Adieu Genosse Major

■ Armee und Parteien verabschieden sich von Begriffen

Die DDR-Liberalen haben die Nase voll vom Sozialismus, wollen auf ihrem Sonderparteitag Anfang Februar das Bekenntnis zu Marktwirtschaft und staatlicher Einheit ablegen.

Während die SPD die SDP unter ihre Fittiche nimmt, hat die CDU/CSU-Bundestagsfraktion nunmehr endgültig ihr Herz für den Demokratischen Aufbruch und die Ost-CDU geöffnet, Kooperation beschlossen und verkündet. Die geschmähte SED -PDS hingegen freut sich über neue Kontakte zu den Schweizer Sozialdemokraten, die anders als ihre westdeutschen Genossen „mit Kräften des demokratischen Sozialismus in Verbindung“ bleiben wollen.

Apropos Genosse: dieses Wort steht bei der Nationalen Volksarmee auf der Abschußliste. Es spreche nichts dagegen, so der Vorsitzende der Kommission Militärreform, Soldaten und Offiziere künftig mit Herr anzureden“.

Den Beweis, daß nach dem Abschied der SED jetzt die Medien die führende Rolle bei der Erneuerung beanspruchen, lieferte die 'Wochenpost‘. Als erstes Massenblatt korrigierte die Zeitung die „falsche Einschätzung“ und verlogene Darstellung des chinesischen Massakers. Zwar droht den Autoren nicht mehr Knast, doch Regierung und Volkskammer konnten sich von den amtlichen Lügen bisher nicht verabschieden.

Infolge der Ausreisewelle sank die DDR-Industrieproduktion im November um 2,5 Prozent. Das beinhaltet Lieferrückständen insbesondere bei allem was der Mensch sich in die Wohnung stellt, bei Kosmetika und Spielzeug. Trotz des Warenmangels werden 1,5 Millionen Beschäftigte in Sozialberufen 950 Millionen Mark mehr Einkommen erhalten. Wer nicht mehr bis zum Rentenalter auf den Trabi warten will, kann sich vom reichen BRD-Onkel ein Auto schenken lassen oder es bei der Erbtante abstauben. Neue Zollbestimmungen ermöglichen unproblematische, aber teure Ein- und Ausfuhr. Und für die Kleinen hat der „Columbus-Männerchor“ aus den Vereinigten Staaten Spielzeug für 8.000 Mauerstein-Dollar gekauft.

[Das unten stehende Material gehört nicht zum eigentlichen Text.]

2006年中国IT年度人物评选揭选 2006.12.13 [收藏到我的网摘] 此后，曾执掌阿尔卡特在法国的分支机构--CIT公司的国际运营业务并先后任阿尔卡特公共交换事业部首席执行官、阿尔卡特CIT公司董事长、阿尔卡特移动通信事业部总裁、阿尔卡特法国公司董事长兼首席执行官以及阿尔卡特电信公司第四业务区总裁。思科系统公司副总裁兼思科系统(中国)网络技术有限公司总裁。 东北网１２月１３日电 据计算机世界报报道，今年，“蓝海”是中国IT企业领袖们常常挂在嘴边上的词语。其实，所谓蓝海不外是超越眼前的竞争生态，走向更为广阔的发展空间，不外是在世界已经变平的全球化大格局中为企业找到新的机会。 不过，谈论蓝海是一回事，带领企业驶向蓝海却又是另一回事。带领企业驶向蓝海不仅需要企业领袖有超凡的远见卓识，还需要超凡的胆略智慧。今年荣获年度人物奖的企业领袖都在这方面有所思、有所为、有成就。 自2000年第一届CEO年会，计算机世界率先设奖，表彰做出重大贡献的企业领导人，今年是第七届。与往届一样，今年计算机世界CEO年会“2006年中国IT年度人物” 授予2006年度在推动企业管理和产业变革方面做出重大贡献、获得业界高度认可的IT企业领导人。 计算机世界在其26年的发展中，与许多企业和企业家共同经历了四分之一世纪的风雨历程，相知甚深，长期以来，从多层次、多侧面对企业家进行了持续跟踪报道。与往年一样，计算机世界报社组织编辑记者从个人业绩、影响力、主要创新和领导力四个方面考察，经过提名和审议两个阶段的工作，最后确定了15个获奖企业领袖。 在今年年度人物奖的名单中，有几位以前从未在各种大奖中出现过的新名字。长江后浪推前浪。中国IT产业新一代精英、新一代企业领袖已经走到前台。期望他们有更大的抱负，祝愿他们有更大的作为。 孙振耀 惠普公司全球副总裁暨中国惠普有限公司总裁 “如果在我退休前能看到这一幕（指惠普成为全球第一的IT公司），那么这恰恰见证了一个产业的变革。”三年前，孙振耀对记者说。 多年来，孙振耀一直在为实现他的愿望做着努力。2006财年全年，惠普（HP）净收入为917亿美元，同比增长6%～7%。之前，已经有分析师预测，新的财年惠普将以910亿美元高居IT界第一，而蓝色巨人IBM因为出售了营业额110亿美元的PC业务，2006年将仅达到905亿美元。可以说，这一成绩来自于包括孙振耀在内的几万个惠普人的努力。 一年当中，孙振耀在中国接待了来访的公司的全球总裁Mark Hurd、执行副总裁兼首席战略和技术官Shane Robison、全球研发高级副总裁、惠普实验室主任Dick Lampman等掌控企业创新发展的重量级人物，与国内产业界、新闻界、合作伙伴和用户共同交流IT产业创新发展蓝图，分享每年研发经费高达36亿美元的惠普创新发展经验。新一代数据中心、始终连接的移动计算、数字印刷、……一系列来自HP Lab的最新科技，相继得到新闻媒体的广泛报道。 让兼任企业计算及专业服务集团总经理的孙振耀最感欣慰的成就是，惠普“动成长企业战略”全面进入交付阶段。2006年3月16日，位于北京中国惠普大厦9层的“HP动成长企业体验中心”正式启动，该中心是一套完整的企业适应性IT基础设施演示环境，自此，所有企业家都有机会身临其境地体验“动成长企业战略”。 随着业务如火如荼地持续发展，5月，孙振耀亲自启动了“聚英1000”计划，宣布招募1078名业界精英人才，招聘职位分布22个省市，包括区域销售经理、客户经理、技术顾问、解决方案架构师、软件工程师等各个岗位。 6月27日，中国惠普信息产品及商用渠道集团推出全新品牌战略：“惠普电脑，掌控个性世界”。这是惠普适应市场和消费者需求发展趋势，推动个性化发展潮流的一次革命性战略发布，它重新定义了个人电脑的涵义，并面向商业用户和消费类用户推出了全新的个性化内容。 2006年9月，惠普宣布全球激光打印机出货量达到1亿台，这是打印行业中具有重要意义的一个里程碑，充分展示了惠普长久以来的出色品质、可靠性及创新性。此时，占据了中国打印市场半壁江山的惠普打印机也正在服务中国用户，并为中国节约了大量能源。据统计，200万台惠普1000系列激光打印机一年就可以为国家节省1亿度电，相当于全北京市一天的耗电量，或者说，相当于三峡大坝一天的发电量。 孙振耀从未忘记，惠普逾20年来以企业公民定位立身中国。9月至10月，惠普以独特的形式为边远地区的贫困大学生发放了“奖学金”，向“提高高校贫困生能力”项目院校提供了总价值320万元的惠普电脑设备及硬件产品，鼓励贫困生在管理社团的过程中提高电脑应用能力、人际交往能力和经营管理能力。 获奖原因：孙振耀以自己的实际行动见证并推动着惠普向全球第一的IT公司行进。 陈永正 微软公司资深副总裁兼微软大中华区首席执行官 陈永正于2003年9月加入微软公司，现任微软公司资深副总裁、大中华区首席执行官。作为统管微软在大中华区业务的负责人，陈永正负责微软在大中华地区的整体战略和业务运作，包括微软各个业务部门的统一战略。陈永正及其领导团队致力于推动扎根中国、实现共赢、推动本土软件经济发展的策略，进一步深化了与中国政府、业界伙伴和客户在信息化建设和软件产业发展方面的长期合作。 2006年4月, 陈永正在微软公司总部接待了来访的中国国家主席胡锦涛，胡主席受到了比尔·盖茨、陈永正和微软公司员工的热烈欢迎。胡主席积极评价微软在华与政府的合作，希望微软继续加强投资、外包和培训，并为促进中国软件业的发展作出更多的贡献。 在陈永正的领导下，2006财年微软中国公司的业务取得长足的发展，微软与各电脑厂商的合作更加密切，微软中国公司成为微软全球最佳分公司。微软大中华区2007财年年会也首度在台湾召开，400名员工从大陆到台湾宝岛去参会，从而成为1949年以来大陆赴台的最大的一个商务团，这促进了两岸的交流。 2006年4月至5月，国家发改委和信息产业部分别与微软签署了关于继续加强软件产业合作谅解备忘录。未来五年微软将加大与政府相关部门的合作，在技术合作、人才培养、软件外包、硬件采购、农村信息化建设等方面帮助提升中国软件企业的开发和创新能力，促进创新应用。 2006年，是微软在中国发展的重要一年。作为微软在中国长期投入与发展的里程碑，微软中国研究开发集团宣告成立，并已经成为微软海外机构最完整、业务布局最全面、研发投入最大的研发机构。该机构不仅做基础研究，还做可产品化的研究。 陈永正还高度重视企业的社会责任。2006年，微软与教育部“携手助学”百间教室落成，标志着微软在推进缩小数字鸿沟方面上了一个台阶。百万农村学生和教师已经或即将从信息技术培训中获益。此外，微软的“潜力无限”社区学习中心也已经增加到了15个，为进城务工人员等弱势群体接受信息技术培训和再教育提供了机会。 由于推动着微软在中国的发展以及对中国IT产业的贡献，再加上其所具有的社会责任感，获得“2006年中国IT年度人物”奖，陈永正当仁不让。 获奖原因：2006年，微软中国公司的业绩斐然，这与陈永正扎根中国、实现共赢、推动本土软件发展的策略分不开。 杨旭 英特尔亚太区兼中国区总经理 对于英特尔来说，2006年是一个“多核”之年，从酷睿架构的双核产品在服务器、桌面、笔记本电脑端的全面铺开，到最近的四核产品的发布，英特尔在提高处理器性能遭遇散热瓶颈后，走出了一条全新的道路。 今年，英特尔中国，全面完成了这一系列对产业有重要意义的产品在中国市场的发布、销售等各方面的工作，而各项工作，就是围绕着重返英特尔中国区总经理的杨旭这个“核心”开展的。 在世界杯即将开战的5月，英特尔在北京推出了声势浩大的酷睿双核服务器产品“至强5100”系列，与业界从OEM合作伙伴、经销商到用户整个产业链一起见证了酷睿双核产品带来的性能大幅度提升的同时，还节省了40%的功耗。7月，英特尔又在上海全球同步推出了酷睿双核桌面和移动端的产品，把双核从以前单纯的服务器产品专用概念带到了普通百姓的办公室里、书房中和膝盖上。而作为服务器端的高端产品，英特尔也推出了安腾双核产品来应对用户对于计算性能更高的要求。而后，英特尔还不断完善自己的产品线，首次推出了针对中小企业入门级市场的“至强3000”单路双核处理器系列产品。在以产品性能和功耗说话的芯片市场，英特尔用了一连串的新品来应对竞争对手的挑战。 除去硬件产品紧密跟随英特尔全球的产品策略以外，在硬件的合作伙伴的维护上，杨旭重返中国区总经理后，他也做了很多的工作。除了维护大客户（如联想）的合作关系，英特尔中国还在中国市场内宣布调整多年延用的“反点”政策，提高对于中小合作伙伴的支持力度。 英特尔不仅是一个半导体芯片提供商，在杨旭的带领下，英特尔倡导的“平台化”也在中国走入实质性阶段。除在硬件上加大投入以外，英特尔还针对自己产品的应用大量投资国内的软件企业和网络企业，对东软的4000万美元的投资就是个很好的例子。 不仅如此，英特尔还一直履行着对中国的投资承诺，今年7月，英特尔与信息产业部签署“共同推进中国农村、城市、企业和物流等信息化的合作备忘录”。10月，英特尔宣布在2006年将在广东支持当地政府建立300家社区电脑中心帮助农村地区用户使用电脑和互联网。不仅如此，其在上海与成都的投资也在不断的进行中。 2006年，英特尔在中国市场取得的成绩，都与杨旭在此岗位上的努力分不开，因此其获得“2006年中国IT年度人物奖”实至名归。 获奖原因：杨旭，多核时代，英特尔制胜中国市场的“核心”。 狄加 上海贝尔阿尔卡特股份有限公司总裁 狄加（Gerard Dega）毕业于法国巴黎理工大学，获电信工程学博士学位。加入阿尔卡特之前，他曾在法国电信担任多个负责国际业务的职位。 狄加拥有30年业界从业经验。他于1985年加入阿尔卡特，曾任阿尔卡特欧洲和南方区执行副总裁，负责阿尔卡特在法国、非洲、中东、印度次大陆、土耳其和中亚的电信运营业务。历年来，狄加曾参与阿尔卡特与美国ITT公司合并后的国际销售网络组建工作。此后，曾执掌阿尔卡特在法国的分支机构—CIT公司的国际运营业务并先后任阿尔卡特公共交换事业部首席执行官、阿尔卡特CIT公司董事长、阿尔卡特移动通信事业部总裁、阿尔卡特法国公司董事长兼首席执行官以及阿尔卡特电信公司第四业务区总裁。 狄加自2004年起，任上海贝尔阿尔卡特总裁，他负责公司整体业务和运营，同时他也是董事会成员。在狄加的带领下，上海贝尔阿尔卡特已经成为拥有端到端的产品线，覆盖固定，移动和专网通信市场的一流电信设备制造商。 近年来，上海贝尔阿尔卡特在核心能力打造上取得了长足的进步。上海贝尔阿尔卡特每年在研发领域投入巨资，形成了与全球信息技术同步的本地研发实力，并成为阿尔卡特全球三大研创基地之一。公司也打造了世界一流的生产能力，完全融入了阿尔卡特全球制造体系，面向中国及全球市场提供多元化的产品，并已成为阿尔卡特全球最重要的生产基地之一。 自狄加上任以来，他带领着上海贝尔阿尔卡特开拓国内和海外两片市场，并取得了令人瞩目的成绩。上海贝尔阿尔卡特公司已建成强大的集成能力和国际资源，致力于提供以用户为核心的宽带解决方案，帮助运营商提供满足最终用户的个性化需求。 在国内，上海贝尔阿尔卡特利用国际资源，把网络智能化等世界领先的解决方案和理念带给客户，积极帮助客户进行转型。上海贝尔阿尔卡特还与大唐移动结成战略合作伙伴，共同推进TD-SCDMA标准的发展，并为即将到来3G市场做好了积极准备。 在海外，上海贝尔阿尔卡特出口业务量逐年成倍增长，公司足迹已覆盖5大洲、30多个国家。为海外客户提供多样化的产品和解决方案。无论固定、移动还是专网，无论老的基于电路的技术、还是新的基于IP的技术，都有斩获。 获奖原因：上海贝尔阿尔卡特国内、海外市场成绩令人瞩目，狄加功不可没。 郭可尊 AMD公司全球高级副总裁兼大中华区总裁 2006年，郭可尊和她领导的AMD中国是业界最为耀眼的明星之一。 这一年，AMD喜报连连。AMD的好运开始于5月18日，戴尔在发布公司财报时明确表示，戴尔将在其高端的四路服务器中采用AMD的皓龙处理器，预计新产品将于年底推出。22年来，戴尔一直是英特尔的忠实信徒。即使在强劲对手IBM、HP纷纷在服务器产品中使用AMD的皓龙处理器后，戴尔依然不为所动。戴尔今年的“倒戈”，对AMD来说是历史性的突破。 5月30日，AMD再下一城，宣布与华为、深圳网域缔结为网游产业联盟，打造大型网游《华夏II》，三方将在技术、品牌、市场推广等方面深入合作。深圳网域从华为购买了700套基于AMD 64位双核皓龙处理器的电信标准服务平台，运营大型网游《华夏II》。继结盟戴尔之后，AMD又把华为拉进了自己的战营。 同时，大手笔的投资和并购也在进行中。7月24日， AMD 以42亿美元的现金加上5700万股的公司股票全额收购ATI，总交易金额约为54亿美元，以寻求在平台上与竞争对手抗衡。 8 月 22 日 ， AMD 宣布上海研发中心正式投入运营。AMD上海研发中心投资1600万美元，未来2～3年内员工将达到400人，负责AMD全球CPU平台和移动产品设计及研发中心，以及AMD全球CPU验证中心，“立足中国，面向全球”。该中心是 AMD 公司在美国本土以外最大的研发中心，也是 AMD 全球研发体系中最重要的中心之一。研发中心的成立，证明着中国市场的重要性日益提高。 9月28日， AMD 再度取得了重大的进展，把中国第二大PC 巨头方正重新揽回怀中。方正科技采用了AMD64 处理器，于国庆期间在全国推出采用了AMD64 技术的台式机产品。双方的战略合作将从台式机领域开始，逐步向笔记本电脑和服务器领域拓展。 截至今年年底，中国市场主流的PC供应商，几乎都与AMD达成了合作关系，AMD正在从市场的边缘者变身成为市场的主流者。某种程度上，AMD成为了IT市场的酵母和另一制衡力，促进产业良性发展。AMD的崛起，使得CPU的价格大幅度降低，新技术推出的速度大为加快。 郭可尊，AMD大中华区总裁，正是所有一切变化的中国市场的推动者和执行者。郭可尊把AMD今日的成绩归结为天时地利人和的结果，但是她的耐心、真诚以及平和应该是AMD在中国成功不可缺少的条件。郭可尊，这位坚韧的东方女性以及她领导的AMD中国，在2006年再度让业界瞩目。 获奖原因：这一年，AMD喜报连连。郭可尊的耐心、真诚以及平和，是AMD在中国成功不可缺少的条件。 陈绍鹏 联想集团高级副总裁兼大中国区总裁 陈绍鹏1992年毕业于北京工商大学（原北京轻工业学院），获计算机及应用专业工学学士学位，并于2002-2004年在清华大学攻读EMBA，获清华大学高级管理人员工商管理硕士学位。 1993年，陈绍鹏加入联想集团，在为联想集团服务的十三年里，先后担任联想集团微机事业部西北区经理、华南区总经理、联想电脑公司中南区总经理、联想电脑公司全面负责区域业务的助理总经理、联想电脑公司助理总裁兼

Etwas umfänglicher die Finanzspritzen der Bundesländer an die DDR. Mehrere hundert Millionen D-Mark für Projekte vor allem im Umweltschutz, Städtebau und der medizinischen Versorgung machten sie locker. NRW erschließt seinen Kapitalisten den Markt mit einer Bürgschaft über eine Milliarde. Hamburg liefert Dresden unter anderem drei gebrauchte Fahrzeuge zur Kanalreinigung. Mit Hausmüll will Hessen die DDR künftig verschonen, der Sondermüll hingegen rollt weiter über einige der mittlerweile weit über hundert Grenzübergänge.